So better to define and play your own game. Recognize the rungs on your own ladder and start climbing. Eventually, if you have the music, you’ll climb high enough that one of them – one of the Mike or Scott or John – will call YOU and they’ll come calling with the hundreds of thousands of dollars they know exactly how to spend.

Consistency

Consistency is the culprit.

Independent artists are just not getting consistent representation to radio and it’s nobody’s fault but their own. *

The all-or-nothing, full-budget approach to independent country radio promotion is not working.  It really hasn’t worked at all in the few years since we started helping unsigned (and sorta-signed) artists. Airplay results never match budgets, and investors and artists are left upset, often leaving the relationship with a misrepresented, even damaged brand.

The best-funded independent releases have a median Mediabase chart peak position right around 42, with the majority of the peak positions much lower.

So some in the indie game have been defining 42 on the chart as a success. To us that’s like cranking up a $400,000 combine for two ears of corn.

At the core of the problem: independent spending rarely creates consensus from any of the small or large-market radio charts. Money goes out, adds come in, but airplay is thin and scattered and when people don’t know where to go for the next add, all the strategy and care (and consistency) ends there.

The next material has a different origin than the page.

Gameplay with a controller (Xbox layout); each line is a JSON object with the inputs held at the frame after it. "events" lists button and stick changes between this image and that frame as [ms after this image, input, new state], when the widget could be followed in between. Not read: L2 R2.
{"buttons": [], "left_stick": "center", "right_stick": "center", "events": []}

And you can bet radio notices and questions and thinks, “another short-term effort from another confused investor who’s playing this (or is being played) like it’s a hobby.”

The usual path: decide on single, hire team, team pushes for adds and receives tiny bits of airplay for two months, another month of panic, single lost, fire team. You add together the average monthly rate for a team, the costs to maneuver the single and artist with radio visits and advertising and shows, the artist is often out over $80,000 with little to show and quite possibly a damaged radio brand.

What’s missing?  More money? More visiting?  Scott Borchetta?

Well all those, but also:  Consistency.  CONSISTENCY!

If you were to ask willing and truthful programmers why they pass on even the best songs from indies, the most common answer would be that if they wait it out long enough, new artists on small labels go away.  They hold the line feeling it’s a short-term deal. And almost always they are right because they can (rightfully) assume so few indie efforts involve long-term planning.

You can say (and truly believe) you are going five singles and two albums deep, but indie history just doesn’t support the statement.  And radio knows it.

If you want to engage with today’s terrestrial crowd, and you don’t have John Esposito in your living room shaking a record deal your way, the best approach is to find radio representation you can trust and TRUST THEM. Trust them for at least three singles.

Be a team.  Be trusting. Get together on a budget that will, without question, keep you together at least 18 months.  Plan things out for an entire year and a half.

Then when you find yourself wondering why you “aren’t getting as many adds as that other artist with that “with that SINGLE THAT SUCKS,” hang on a week or two.  That single will be gone and that promo unit will move on, because that other thing isn’t about consistency.

You are. And you are planned out smartly for the next year. And so you smartly collect little victories on your collective march to the championship.